▸ Try it: The records below are to be transcribed word for word.

▸ Provided entries:
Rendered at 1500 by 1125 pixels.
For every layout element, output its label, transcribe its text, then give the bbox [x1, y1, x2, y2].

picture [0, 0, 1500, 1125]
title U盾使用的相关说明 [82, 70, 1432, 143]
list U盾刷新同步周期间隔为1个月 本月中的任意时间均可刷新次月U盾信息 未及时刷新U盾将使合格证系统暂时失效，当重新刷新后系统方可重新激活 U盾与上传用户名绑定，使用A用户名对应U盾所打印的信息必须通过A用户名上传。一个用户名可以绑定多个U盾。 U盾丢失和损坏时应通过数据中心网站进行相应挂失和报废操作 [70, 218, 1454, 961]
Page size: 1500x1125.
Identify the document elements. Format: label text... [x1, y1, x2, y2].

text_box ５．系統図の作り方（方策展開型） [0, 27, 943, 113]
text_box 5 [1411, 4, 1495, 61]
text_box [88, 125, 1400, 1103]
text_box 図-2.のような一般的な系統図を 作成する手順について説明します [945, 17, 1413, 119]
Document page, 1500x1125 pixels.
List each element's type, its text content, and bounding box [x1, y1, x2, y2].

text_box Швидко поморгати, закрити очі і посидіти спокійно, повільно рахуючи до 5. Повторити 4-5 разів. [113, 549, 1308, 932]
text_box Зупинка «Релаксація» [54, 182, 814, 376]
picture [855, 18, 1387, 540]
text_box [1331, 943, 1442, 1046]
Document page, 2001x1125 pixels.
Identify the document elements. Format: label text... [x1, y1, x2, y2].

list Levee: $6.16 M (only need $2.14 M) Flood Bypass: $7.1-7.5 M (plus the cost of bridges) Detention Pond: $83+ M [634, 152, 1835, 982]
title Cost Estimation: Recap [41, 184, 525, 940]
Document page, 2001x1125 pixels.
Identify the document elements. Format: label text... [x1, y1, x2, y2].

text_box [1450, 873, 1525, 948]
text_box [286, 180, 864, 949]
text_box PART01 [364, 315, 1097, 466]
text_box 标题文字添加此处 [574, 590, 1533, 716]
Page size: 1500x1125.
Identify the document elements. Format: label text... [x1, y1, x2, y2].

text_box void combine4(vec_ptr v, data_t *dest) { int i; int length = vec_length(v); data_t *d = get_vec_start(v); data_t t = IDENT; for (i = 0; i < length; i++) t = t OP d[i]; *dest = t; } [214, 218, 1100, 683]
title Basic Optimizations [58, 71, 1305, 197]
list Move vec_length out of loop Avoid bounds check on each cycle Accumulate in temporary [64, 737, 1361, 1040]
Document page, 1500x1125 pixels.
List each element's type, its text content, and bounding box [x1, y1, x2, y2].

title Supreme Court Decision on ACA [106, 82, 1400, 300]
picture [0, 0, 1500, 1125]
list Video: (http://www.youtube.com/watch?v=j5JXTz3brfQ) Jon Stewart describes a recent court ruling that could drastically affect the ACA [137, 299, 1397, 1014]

▸ Answer box:
Rendered at 1500 by 1125 pixels.
For every layout element, output its label, transcribe its text, then give the bbox [x1, y1, x2, y2].

picture [0, 0, 1500, 1125]
title U盾使用的相关说明 [82, 70, 1432, 143]
list U盾刷新同步周期间隔为1个月 本月中的任意时间均可刷新次月U盾信息 未及时刷新U盾将使合格证系统暂时失效，当重新刷新后系统方可重新激活 U盾与上传用户名绑定，使用A用户名对应U盾所打印的信息必须通过A用户名上传。一个用户名可以绑定多个U盾。 U盾丢失和损坏时应通过数据中心网站进行相应挂失和报废操作 [70, 218, 1454, 961]
Page size: 1500x1125.
Identify the document elements. Format: label text... [x1, y1, x2, y2].

text_box ５．系統図の作り方（方策展開型） [0, 27, 943, 113]
text_box 5 [1411, 4, 1495, 61]
text_box [88, 125, 1400, 1103]
text_box 図-2.のような一般的な系統図を 作成する手順について説明します [945, 17, 1413, 119]
Document page, 1500x1125 pixels.
List each element's type, its text content, and bounding box [x1, y1, x2, y2].

text_box Швидко поморгати, закрити очі і посидіти спокійно, повільно рахуючи до 5. Повторити 4-5 разів. [113, 549, 1308, 932]
text_box Зупинка «Релаксація» [54, 182, 814, 376]
picture [855, 18, 1387, 540]
text_box [1331, 943, 1442, 1046]
Document page, 2001x1125 pixels.
Identify the document elements. Format: label text... [x1, y1, x2, y2].

list Levee: $6.16 M (only need $2.14 M) Flood Bypass: $7.1-7.5 M (plus the cost of bridges) Detention Pond: $83+ M [634, 152, 1835, 982]
title Cost Estimation: Recap [41, 184, 525, 940]
Document page, 2001x1125 pixels.
Identify the document elements. Format: label text... [x1, y1, x2, y2].

text_box [1450, 873, 1525, 948]
text_box [286, 180, 864, 949]
text_box PART01 [364, 315, 1097, 466]
text_box 标题文字添加此处 [574, 590, 1533, 716]
Page size: 1500x1125.
Identify the document elements. Format: label text... [x1, y1, x2, y2].

text_box void combine4(vec_ptr v, data_t *dest) { int i; int length = vec_length(v); data_t *d = get_vec_start(v); data_t t = IDENT; for (i = 0; i < length; i++) t = t OP d[i]; *dest = t; } [214, 218, 1100, 683]
title Basic Optimizations [58, 71, 1305, 197]
list Move vec_length out of loop Avoid bounds check on each cycle Accumulate in temporary [64, 737, 1361, 1040]
Document page, 1500x1125 pixels.
List each element's type, its text content, and bounding box [x1, y1, x2, y2].

title Supreme Court Decision on ACA [106, 82, 1400, 300]
picture [0, 0, 1500, 1125]
list Video: (http://www.youtube.com/watch?v=j5JXTz3brfQ) Jon Stewart describes a recent court ruling that could drastically affect the ACA [137, 299, 1397, 1014]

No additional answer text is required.